Document section -
Start
# pros/cons for tankless water heater



## ALPS (Jan 26, 2007)

I'm planning to replace the 40 gallon, 12-year-old,LP water heater that came with the house and want to learn more about the "tankless" type.

Aside from the obvious pro (endless hot water) and con (expense), what else should I consider?  Plumbing, venting, gas supply are not concerns.


----------



## bethany14 (Jan 26, 2007)

Sizing is a concern, depending on your hot water demands.  Here we only wash in cold water, and don't have a dishwasher, so our demand is minimal.  However, if you do wash in hot water, and run a dishwasher, and then go hop in the shower...you see the dilemma.  There are high demand systems available, though the price goes up considerably.


----------



## glennjanie (Jan 26, 2007)

Hey Alps:
The pros are all there is to a tankless system, when properly sized. The higher cost will come back to you each month in lower gas bills because you are not trying to keep the whole 40 gallons hot all the time; vacation, sleeping, while you're at work and I could go on.
End
Exercise task A - Format the lines of the rows, from the line with "The glossy reflective water at center is" to the line with "click(x=356, y=271)", as a JSON list of strings. Use one string per line and leave out the blank lines.

Rows from a dataset:
Start
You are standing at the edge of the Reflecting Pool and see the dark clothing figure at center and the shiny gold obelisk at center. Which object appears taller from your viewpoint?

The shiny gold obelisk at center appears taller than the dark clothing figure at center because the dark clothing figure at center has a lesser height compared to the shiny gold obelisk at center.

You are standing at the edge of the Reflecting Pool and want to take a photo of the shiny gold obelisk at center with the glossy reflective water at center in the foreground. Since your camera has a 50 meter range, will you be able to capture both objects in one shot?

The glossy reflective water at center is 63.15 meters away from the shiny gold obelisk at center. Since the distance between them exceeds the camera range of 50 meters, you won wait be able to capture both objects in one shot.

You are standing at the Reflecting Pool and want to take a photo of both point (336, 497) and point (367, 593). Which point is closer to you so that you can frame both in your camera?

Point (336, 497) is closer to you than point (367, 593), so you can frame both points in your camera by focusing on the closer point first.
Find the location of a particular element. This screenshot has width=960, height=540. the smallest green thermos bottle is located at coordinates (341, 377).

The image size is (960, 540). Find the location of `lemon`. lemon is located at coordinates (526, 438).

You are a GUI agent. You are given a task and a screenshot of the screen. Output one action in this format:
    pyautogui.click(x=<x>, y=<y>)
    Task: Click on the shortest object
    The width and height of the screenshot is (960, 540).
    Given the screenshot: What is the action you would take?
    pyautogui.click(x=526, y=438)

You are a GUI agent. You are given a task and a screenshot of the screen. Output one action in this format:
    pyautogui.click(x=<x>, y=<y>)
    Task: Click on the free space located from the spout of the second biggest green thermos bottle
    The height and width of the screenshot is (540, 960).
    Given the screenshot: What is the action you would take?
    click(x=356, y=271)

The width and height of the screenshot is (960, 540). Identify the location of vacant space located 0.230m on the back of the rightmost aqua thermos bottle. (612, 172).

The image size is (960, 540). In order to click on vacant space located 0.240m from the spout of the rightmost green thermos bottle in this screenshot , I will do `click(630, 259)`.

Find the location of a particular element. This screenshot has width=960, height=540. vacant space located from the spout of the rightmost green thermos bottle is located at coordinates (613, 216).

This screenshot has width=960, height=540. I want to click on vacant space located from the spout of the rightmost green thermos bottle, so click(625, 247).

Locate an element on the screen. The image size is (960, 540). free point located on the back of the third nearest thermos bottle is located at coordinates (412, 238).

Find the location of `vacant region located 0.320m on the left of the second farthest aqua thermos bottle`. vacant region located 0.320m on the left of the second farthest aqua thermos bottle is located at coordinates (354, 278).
End
Exercise task B - Write out the passage of the tankless water heater thread from "# pros/cons for" to "are not concerns.".

Correct answer A -
[
  "The glossy reflective water at center is 63.15 meters away from the shiny gold obelisk at center. Since the distance between them exceeds the camera range of 50 meters, you won wait be able to capture both objects in one shot.",
  "You are standing at the Reflecting Pool and want to take a photo of both point (336, 497) and point (367, 593). Which point is closer to you so that you can frame both in your camera?",
  "Point (336, 497) is closer to you than point (367, 593), so you can frame both points in your camera by focusing on the closer point first.",
  "Find the location of a particular element. This screenshot has width=960, height=540. the smallest green thermos bottle is located at coordinates (341, 377).",
  "The image size is (960, 540). Find the location of `lemon`. lemon is located at coordinates (526, 438).",
  "You are a GUI agent. You are given a task and a screenshot of the screen. Output one action in this format:",
  "    pyautogui.click(x=<x>, y=<y>)",
  "    Task: Click on the shortest object",
  "    The width and height of the screenshot is (960, 540).",
  "    Given the screenshot: What is the action you would take?",
  "    pyautogui.click(x=526, y=438)",
  "You are a GUI agent. You are given a task and a screenshot of the screen. Output one action in this format:",
  "    pyautogui.click(x=<x>, y=<y>)",
  "    Task: Click on the free space located from the spout of the second biggest green thermos bottle",
  "    The height and width of the screenshot is (540, 960).",
  "    Given the screenshot: What is the action you would take?",
  "    click(x=356, y=271)"
]

Correct answer B -
# pros/cons for tankless water heater



## ALPS (Jan 26, 2007)

I'm planning to replace the 40 gallon, 12-year-old,LP water heater that came with the house and want to learn more about the "tankless" type.

Aside from the obvious pro (endless hot water) and con (expense), what else should I consider?  Plumbing, venting, gas supply are not concerns.